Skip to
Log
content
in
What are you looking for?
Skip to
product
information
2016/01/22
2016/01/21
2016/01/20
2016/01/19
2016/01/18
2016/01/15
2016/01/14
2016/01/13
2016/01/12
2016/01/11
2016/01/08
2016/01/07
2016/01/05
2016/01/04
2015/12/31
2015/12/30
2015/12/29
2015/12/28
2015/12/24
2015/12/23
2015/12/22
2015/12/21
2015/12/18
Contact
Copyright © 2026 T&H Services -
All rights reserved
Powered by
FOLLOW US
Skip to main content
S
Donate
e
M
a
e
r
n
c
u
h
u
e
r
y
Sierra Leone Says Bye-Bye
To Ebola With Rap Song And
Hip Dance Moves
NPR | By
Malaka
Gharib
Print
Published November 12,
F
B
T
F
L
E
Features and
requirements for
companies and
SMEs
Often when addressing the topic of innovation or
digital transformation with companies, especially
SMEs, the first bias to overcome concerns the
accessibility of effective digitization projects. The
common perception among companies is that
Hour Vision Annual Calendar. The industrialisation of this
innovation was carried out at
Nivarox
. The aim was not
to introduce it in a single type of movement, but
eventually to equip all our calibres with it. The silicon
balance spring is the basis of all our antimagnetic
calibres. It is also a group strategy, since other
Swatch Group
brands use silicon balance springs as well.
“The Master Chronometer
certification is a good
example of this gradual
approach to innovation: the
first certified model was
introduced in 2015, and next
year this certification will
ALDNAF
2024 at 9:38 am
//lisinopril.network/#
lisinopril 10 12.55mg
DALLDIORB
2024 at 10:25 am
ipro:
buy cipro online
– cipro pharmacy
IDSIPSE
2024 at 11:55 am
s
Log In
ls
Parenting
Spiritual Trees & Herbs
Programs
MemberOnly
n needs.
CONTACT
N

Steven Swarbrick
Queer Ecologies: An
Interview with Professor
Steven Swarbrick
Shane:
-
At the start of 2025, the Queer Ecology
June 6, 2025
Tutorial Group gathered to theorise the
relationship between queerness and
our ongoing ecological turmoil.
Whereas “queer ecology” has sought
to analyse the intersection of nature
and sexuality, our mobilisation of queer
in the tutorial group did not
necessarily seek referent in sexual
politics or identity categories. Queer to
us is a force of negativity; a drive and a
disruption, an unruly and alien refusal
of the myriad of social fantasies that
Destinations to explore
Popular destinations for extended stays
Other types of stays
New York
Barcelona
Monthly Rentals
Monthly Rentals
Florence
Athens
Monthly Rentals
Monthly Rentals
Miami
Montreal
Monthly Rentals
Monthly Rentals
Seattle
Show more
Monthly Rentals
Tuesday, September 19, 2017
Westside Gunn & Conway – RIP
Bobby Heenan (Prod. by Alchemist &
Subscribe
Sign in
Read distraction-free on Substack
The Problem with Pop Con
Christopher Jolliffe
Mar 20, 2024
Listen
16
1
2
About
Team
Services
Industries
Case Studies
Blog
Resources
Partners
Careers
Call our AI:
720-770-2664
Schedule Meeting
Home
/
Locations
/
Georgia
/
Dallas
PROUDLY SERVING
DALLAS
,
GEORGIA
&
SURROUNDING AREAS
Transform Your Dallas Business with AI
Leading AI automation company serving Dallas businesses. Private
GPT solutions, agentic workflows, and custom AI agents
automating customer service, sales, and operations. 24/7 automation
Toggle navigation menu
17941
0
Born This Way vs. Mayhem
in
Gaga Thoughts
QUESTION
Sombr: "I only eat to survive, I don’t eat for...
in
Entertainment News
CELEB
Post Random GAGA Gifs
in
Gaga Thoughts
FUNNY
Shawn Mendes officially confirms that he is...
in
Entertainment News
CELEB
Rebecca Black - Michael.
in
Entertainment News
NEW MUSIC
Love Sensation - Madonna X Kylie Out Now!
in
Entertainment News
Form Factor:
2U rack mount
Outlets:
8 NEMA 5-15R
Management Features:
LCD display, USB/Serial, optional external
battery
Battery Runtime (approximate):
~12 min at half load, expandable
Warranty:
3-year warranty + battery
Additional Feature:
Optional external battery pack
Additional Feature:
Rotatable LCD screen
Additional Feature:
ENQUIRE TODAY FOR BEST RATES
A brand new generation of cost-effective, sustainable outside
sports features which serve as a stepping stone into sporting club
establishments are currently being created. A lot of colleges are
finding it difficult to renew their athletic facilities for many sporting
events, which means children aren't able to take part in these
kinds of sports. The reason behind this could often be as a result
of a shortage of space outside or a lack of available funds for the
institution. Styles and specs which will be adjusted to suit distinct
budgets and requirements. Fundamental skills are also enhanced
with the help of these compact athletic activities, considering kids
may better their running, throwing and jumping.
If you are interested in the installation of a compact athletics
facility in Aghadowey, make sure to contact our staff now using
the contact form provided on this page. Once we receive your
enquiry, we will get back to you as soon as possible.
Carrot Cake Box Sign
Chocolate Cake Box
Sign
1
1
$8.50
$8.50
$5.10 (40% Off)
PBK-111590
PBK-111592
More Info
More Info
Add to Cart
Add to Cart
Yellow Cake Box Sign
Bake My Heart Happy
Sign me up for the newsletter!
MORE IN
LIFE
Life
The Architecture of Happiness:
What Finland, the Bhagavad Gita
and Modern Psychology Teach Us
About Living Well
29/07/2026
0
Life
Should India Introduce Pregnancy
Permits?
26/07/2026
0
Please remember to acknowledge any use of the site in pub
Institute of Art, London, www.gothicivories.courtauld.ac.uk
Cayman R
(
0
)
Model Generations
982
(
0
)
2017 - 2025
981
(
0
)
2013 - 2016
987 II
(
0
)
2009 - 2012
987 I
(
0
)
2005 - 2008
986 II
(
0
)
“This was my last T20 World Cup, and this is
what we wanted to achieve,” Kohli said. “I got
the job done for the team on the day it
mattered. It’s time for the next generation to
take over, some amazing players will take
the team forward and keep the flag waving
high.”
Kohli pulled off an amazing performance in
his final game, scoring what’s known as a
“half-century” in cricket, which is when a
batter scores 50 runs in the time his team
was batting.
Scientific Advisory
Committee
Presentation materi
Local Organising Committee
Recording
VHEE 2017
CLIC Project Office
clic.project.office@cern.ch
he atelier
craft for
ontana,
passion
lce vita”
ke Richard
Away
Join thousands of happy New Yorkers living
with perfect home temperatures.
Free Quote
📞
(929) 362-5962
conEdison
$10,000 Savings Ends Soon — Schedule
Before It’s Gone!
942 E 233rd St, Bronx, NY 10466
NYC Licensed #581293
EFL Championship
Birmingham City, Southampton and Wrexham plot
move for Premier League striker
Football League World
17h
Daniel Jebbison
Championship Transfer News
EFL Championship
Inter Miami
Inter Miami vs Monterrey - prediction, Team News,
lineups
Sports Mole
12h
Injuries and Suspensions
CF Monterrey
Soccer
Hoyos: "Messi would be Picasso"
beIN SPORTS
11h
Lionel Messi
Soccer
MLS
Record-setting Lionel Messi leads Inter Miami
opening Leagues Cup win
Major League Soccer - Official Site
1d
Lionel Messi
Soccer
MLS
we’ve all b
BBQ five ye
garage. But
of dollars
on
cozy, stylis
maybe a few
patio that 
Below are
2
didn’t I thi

--------

To-do item
How many lines of the data contain the word "Services"? Answer with the number alone.

Response
2